### Your objective
Convert part of the records into a Markdown table with the columns Row and Line, numbering each line and leaving out blank ones. Begin at the line that has "export const login" and stop at the end of the records.

BEGIN Records shown

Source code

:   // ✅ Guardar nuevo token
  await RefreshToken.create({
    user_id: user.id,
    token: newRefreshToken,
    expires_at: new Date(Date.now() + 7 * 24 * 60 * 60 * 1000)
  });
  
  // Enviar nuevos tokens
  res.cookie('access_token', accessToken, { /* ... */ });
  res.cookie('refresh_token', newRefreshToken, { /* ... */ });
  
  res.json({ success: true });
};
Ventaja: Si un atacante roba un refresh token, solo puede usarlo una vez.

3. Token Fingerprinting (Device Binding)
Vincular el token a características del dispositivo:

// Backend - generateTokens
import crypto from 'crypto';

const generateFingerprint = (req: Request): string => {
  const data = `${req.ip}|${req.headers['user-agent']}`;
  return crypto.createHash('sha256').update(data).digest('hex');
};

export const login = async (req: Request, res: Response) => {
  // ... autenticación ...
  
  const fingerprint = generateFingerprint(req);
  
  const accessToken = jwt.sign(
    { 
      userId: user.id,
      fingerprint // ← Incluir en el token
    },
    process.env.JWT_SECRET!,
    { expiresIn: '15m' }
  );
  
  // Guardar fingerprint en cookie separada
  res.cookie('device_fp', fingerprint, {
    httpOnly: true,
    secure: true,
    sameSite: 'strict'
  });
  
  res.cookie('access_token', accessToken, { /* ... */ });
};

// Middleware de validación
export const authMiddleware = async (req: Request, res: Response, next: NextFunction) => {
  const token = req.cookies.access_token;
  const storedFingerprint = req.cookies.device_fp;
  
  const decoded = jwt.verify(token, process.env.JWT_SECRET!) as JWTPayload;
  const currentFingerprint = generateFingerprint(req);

END Records shown

### Solution to this task
| Row | Line |
|---|---|
| 1 | export const login = async (req: Request, res: Response) => { |
| 2 |   // ... autenticación ... |
| 3 |   const fingerprint = generateFingerprint(req); |
| 4 |   const accessToken = jwt.sign( |
| 5 |     {  |
| 6 |       userId: user.id, |
| 7 |       fingerprint // ← Incluir en el token |
| 8 |     }, |
| 9 |     process.env.JWT_SECRET!, |
| 10 |     { expiresIn: '15m' } |
| 11 |   ); |
| 12 |   // Guardar fingerprint en cookie separada |
| 13 |   res.cookie('device_fp', fingerprint, { |
| 14 |     httpOnly: true, |
| 15 |     secure: true, |
| 16 |     sameSite: 'strict' |
| 17 |   }); |
| 18 |   res.cookie('access_token', accessToken, { /* ... */ }); |
| 19 | }; |
| 20 | // Middleware de validación |
| 21 | export const authMiddleware = async (req: Request, res: Response, next: NextFunction) => { |
| 22 |   const token = req.cookies.access_token; |
| 23 |   const storedFingerprint = req.cookies.device_fp; |
| 24 |   const decoded = jwt.verify(token, process.env.JWT_SECRET!) as JWTPayload; |
| 25 |   const currentFingerprint = generateFingerprint(req); |